> **ASSIGNMENT A**
In the thread on graph attention for chemical structures, what does the reply suggest so that a node can gather and attend to all features in a molecular graph?
> **ASSIGNMENT B**
From the thread on graph attention for chemical structures, return the passage that begins at the words "Going off the" and stops after "connections between them.".

> **TEXT SEGMENT**
# # # # #

Understanding Attention in Graph Networks for Chemical Structures

Hi everyone,

I’ve done a lot of deep learning work for chemical synthesis using SMILES representations and transformer models. These have worked quite well, but I want to work with graph-based networks as well to compare performance. I haven’t quite wrapped my head around GCNN/GATs yet, and I wanted to ask some clarifying questions.

Source vectors for attention

As I understand it, attention within a node is applied over all feature vectors sent to that node from direct neighbors. If this is correct, is this technique restricted to direct neighbors, or can a node gather and attend to all features in a graph?

Going off that, does the GAT structure allow a node to attend to a different disconnected graph? The specific example I’m looking at is the case of two chemical reactants, like these:

In graph form, these two molecules are separate graphs. Is it possible for nodes on one molecule graph to attend to or otherwise consider nodes on the other molecule graph? (For reference, the ability for one chemical token to attend to all tokens in the reaction is a major reason why transformers work extremely well on this task).

One thought I had when dealing with this was to run a transformer type attention layer over the entire feature vector after a message passing step, but this gets into my next question.

Handling batching when multiple examples contain disconnected graphs

Going off the documentation, batching graphs is handled by merging graphs like so:

Batching implies that each input example is a single discrete graph. Now consider two chemical examples:

Here we have two examples. Two reactant sets. Each reactant set contains two separate molecule graphs. If I packaged both examples into a graph batch, it would look the same as four separate examples. How do I represent this kind of data in batched form that preserves the notion that sometimes separate graphs belong to the same example?


Source vectors for attention

In practice, this is only applied to direct neighbors. To make a node gather and attend to all features, you can convert molecular graphs into complete ones, where each atom is connected to all atoms.

Similarly, for cross-graph attention you can also merge the two graphs into one graph and add connections between them.

Handling batching when multiple examples contain disconnected graphs

My rough impression is that you want to distinguish the reactant membership in the batched graph. Ideally, the membership can be part of graph data and handled by dgl.batch automatically. Unfortunately this has not been supported yet. As a workaround, since we know that the batching operation preserves the order of graphs in the list to dgl.batch, we can maintain a list for their membership separately.

1 Like

With respect to creating a complete graph, there is an advantage to maintaining bond specific information. For example in this paper:


They make use of convolutions over bonds and convolutions over the entire molecule space. Is this something that could be done with a heterogenous graph? For example there could be one edge type for bonds that connect locally, and one edge type for global attention.

That’s quite fair. I believe it’s possible to perform this with a heterogeneous graph. Let me know if you encounter issues in implementation.

1 Like

# # # # #

> **PROVIDED MATERIAL**
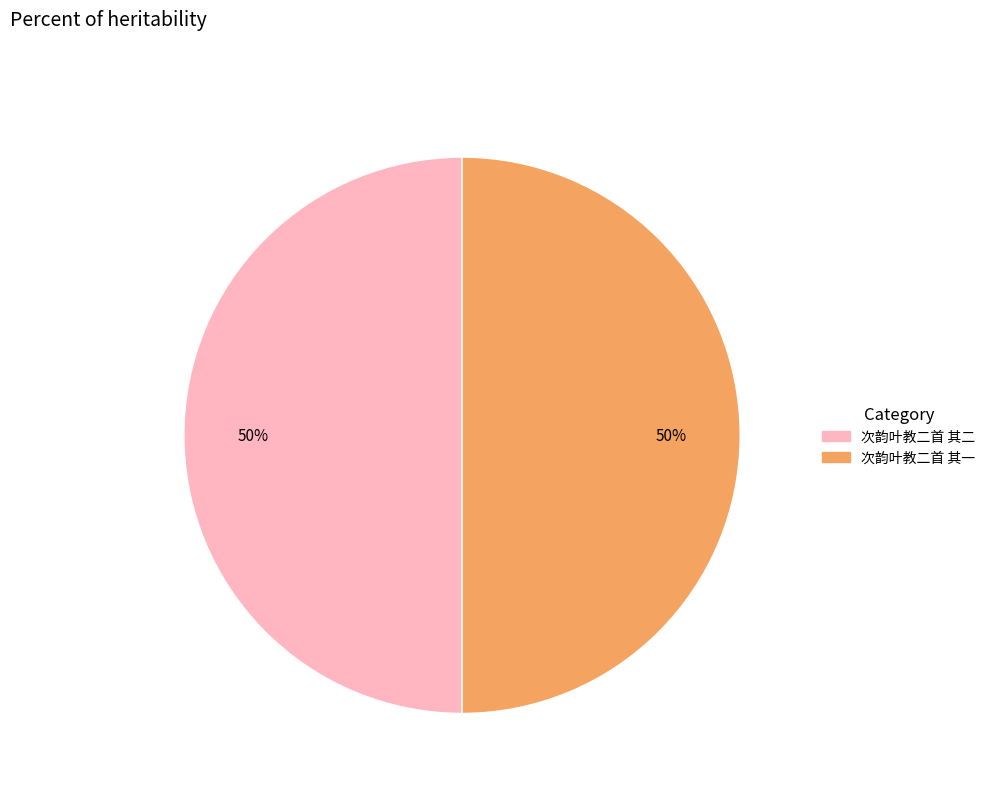

To the nearest percent, what portion does 次韵叶教二首 其一 represent?

50%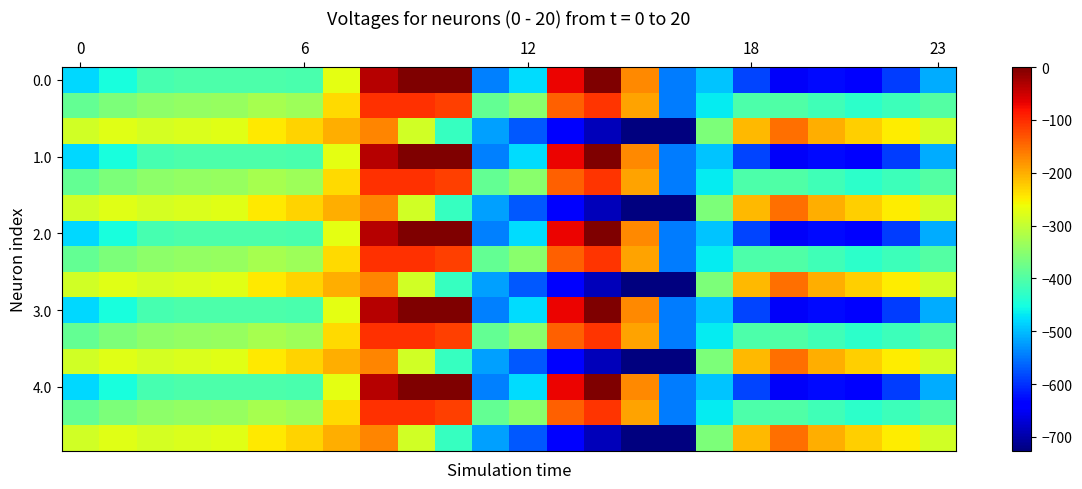

Which label corresponds to the smallest value in the chart?

16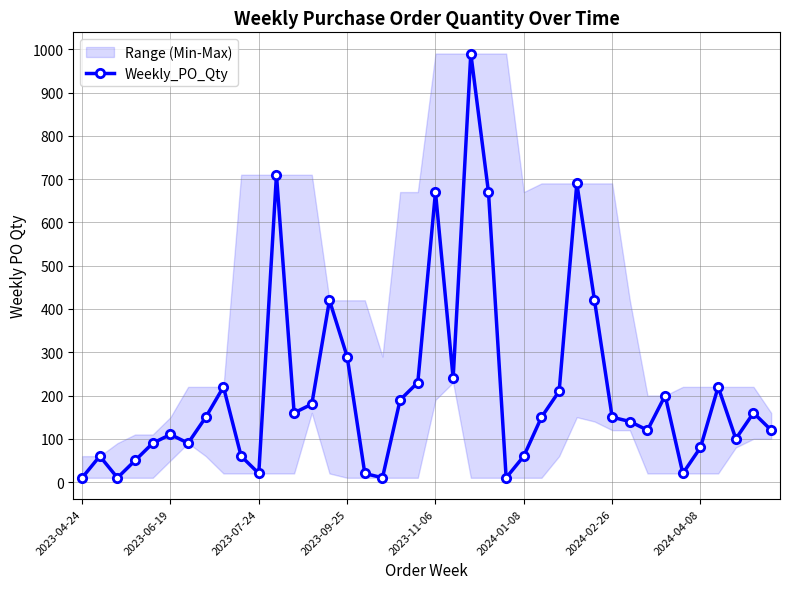

What is the smallest value displayed?

10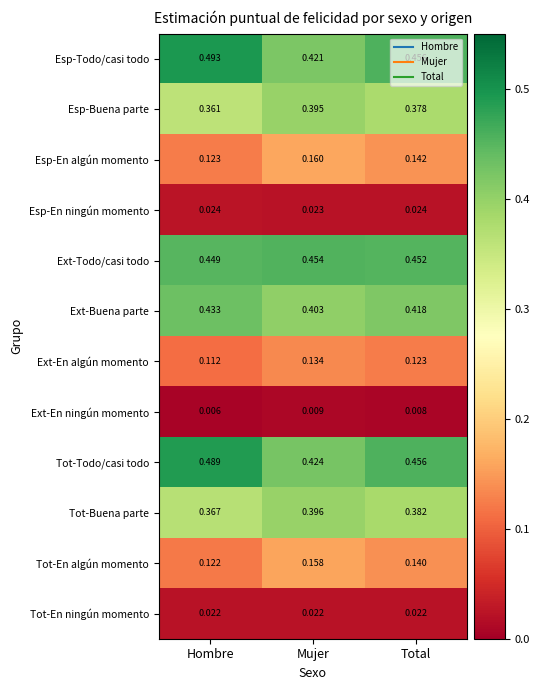

Rank the categories by Ext-Todo/casi todo value from lowest to highest.

Hombre, Total, Mujer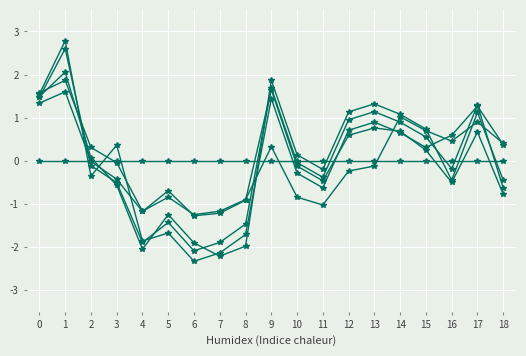

The value of col_8 at 1 is 4.6. True or false?

False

# # # # #

> **EXERCISE OUTPUT A**
Convert the molecular graphs into complete ones, where each atom is connected to all atoms.

> **EXERCISE OUTPUT B**
Going off the documentation, batching graphs is handled by merging graphs like so:

Batching implies that each input example is a single discrete graph. Now consider two chemical examples:

Here we have two examples. Two reactant sets. Each reactant set contains two separate molecule graphs. If I packaged both examples into a graph batch, it would look the same as four separate examples. How do I represent this kind of data in batched form that preserves the notion that sometimes separate graphs belong to the same example?


Source vectors for attention

In practice, this is only applied to direct neighbors. To make a node gather and attend to all features, you can convert molecular graphs into complete ones, where each atom is connected to all atoms.

Similarly, for cross-graph attention you can also merge the two graphs into one graph and add connections between them.